▸ **Problem details**:
Every line from the start of the records through the line with "optimization (cf. doc)" is to be written out exactly; pictures are not.

(Entries taken from a collection)
%%
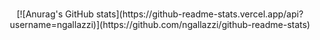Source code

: ### 
<p align="center">
[![Anurag's GitHub stats](https://github-readme-stats.vercel.app/api?username=ngallazzi)](https://github.com/ngallazzi/github-readme-stats)
</p>

<!--
**ngallazzi/ngallazzi** is a ✨ _special_ ✨ repository because its `README.md` (this file) appears on your GitHub profile.

Here are some ideas to get you started:

- 🔭 I’m currently working on ...
- 🌱 I’m currently learning ...
- 👯 I’m looking to collaborate on ...
- 🤔 I’m looking for help with ...
- 💬 Ask me about ...
- 📫 How to reach me: ...
- 😄 Pronouns: ...
- ⚡ Fun fact: ...
-->
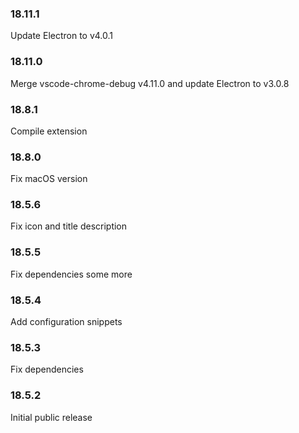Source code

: ### 18.11.1

Update Electron to v4.0.1

### 18.11.0

Merge vscode-chrome-debug v4.11.0 and update Electron to v3.0.8

### 18.8.1

Compile extension

### 18.8.0

Fix macOS version

### 18.5.6

Fix icon and title description

### 18.5.5

Fix dependencies some more

### 18.5.4

Add configuration snippets

### 18.5.3

Fix dependencies

### 18.5.2

Initial public release
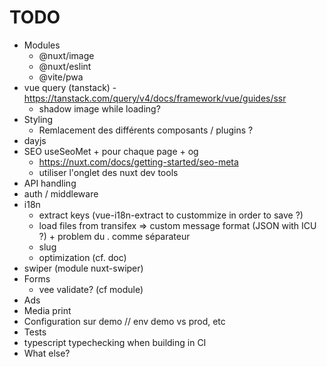# TODO

* Modules
  * @nuxt/image
  * @nuxt/eslint
  * @vite/pwa
* vue query (tanstack) - <https://tanstack.com/query/v4/docs/framework/vue/guides/ssr>
  * shadow image while loading?
* Styling
  * Remlacement des différents composants / plugins ?
* dayjs
* SEO useSeoMet + pour chaque page + og
  * <https://nuxt.com/docs/getting-started/seo-meta>
  * utiliser l'onglet des nuxt dev tools
* API handling
* auth / middleware
* i18n
  * extract keys (vue-i18n-extract to custommize in order to save ?)
  * load files from transifex => custom message format (JSON with ICU ?) + problem du . comme séparateur
  * slug
  * optimization (cf. doc)
* swiper (module nuxt-swiper)
* Forms
  * vee validate? (cf module)
* Ads
* Media print
* Configuration sur demo // env demo vs prod, etc
* Tests
* typescript typechecking when building in CI
* What else?
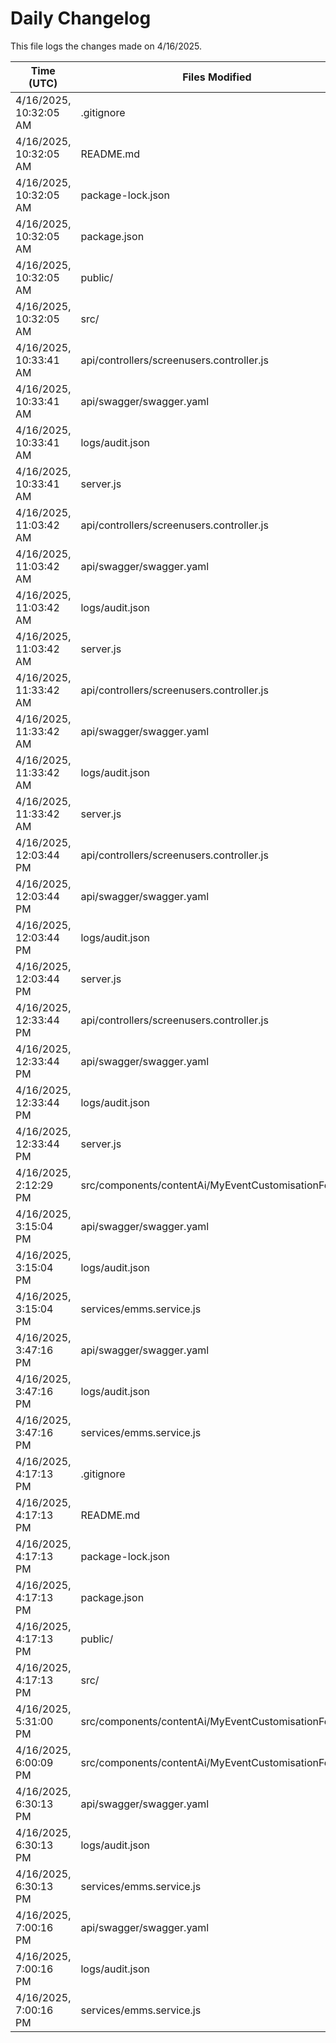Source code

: # Daily Changelog

This file logs the changes made on 4/16/2025.

| Time (UTC)             | Files Modified                    | Changes (Addition/Deletion) |
|------------------------|-----------------------------------|-----------------------------|
| 4/16/2025, 10:32:05 AM | .gitignore | 23 Additions & 0 Deletions |
| 4/16/2025, 10:32:05 AM | README.md | 0 Additions & 0 Deletions |
| 4/16/2025, 10:32:05 AM | package-lock.json | 0 Additions & 0 Deletions |
| 4/16/2025, 10:32:05 AM | package.json | 0 Additions & 0 Deletions |
| 4/16/2025, 10:32:05 AM | public/ | 0 Additions & 0 Deletions |
| 4/16/2025, 10:32:05 AM | src/ | 0 Additions & 0 Deletions |
| 4/16/2025, 10:33:41 AM | api/controllers/screenusers.controller.js | 9 Additions & 9 Deletions|
| 4/16/2025, 10:33:41 AM | api/swagger/swagger.yaml | 4 Additions & 4 Deletions|
| 4/16/2025, 10:33:41 AM | logs/audit.json | 10 Additions & 10 Deletions|
| 4/16/2025, 10:33:41 AM | server.js | 12 Additions & 12 Deletions|
| 4/16/2025, 11:03:42 AM | api/controllers/screenusers.controller.js | 9 Additions & 9 Deletions|
| 4/16/2025, 11:03:42 AM | api/swagger/swagger.yaml | 4 Additions & 4 Deletions|
| 4/16/2025, 11:03:42 AM | logs/audit.json | 10 Additions & 10 Deletions|
| 4/16/2025, 11:03:42 AM | server.js | 12 Additions & 12 Deletions|
| 4/16/2025, 11:33:42 AM | api/controllers/screenusers.controller.js | 9 Additions & 9 Deletions|
| 4/16/2025, 11:33:42 AM | api/swagger/swagger.yaml | 4 Additions & 4 Deletions|
| 4/16/2025, 11:33:42 AM | logs/audit.json | 10 Additions & 10 Deletions|
| 4/16/2025, 11:33:42 AM | server.js | 12 Additions & 12 Deletions|
| 4/16/2025, 12:03:44 PM | api/controllers/screenusers.controller.js | 9 Additions & 9 Deletions|
| 4/16/2025, 12:03:44 PM | api/swagger/swagger.yaml | 4 Additions & 4 Deletions|
| 4/16/2025, 12:03:44 PM | logs/audit.json | 10 Additions & 10 Deletions|
| 4/16/2025, 12:03:44 PM | server.js | 12 Additions & 12 Deletions|
| 4/16/2025, 12:33:44 PM | api/controllers/screenusers.controller.js | 9 Additions & 9 Deletions|
| 4/16/2025, 12:33:44 PM | api/swagger/swagger.yaml | 4 Additions & 4 Deletions|
| 4/16/2025, 12:33:44 PM | logs/audit.json | 10 Additions & 10 Deletions|
| 4/16/2025, 12:33:44 PM | server.js | 12 Additions & 12 Deletions|
| 4/16/2025, 2:12:29 PM | src/components/contentAi/MyEventCustomisationForm.js | 1 Additions & 1 Deletions|
| 4/16/2025, 3:15:04 PM | api/swagger/swagger.yaml | 2 Additions & 2 Deletions|
| 4/16/2025, 3:15:04 PM | logs/audit.json | 15 Additions & 15 Deletions|
| 4/16/2025, 3:15:04 PM | services/emms.service.js | 1 Additions & 0 Deletions|
| 4/16/2025, 3:47:16 PM | api/swagger/swagger.yaml | 2 Additions & 2 Deletions|
| 4/16/2025, 3:47:16 PM | logs/audit.json | 15 Additions & 15 Deletions|
| 4/16/2025, 3:47:16 PM | services/emms.service.js | 1 Additions & 0 Deletions|
| 4/16/2025, 4:17:13 PM | .gitignore | 23 Additions & 0 Deletions|
| 4/16/2025, 4:17:13 PM | README.md | 0 Additions & 0 Deletions|
| 4/16/2025, 4:17:13 PM | package-lock.json | 0 Additions & 0 Deletions|
| 4/16/2025, 4:17:13 PM | package.json | 0 Additions & 0 Deletions|
| 4/16/2025, 4:17:13 PM | public/ | 0 Additions & 0 Deletions|
| 4/16/2025, 4:17:13 PM | src/ | 0 Additions & 0 Deletions|
| 4/16/2025, 5:31:00 PM | src/components/contentAi/MyEventCustomisationForm.js | 1 Additions & 1 Deletions|
| 4/16/2025, 6:00:09 PM | src/components/contentAi/MyEventCustomisationForm.js | 1 Additions & 1 Deletions|
| 4/16/2025, 6:30:13 PM | api/swagger/swagger.yaml | 2 Additions & 2 Deletions|
| 4/16/2025, 6:30:13 PM | logs/audit.json | 15 Additions & 15 Deletions|
| 4/16/2025, 6:30:13 PM | services/emms.service.js | 1 Additions & 0 Deletions|
| 4/16/2025, 7:00:16 PM | api/swagger/swagger.yaml | 2 Additions & 2 Deletions|
| 4/16/2025, 7:00:16 PM | logs/audit.json | 15 Additions & 15 Deletions|
| 4/16/2025, 7:00:16 PM | services/emms.service.js | 1 Additions & 0 Deletions|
%%
▸ **Exercise result**:
Source code

: ### 
<p align="center">
[![Anurag's GitHub stats](https://github-readme-stats.vercel.app/api?username=ngallazzi)](https://github.com/ngallazzi/github-readme-stats)
</p>

<!--
**ngallazzi/ngallazzi** is a ✨ _special_ ✨ repository because its `README.md` (this file) appears on your GitHub profile.

Here are some ideas to get you started:

- 🔭 I’m currently working on ...
- 🌱 I’m currently learning ...
- 👯 I’m looking to collaborate on ...
- 🤔 I’m looking for help with ...
- 💬 Ask me about ...
- 📫 How to reach me: ...
- 😄 Pronouns: ...
- ⚡ Fun fact: ...
-->
Source code

: ### 18.11.1

Update Electron to v4.0.1

### 18.11.0

Merge vscode-chrome-debug v4.11.0 and update Electron to v3.0.8

### 18.8.1

Compile extension

### 18.8.0

Fix macOS version

### 18.5.6

Fix icon and title description

### 18.5.5

Fix dependencies some more

### 18.5.4

Add configuration snippets

### 18.5.3

Fix dependencies

### 18.5.2

Initial public release
# TODO

* Modules
  * @nuxt/image
  * @nuxt/eslint
  * @vite/pwa
* vue query (tanstack) - <https://tanstack.com/query/v4/docs/framework/vue/guides/ssr>
  * shadow image while loading?
* Styling
  * Remlacement des différents composants / plugins ?
* dayjs
* SEO useSeoMet + pour chaque page + og
  * <https://nuxt.com/docs/getting-started/seo-meta>
  * utiliser l'onglet des nuxt dev tools
* API handling
* auth / middleware
* i18n
  * extract keys (vue-i18n-extract to custommize in order to save ?)
  * load files from transifex => custom message format (JSON with ICU ?) + problem du . comme séparateur
  * slug
  * optimization (cf. doc)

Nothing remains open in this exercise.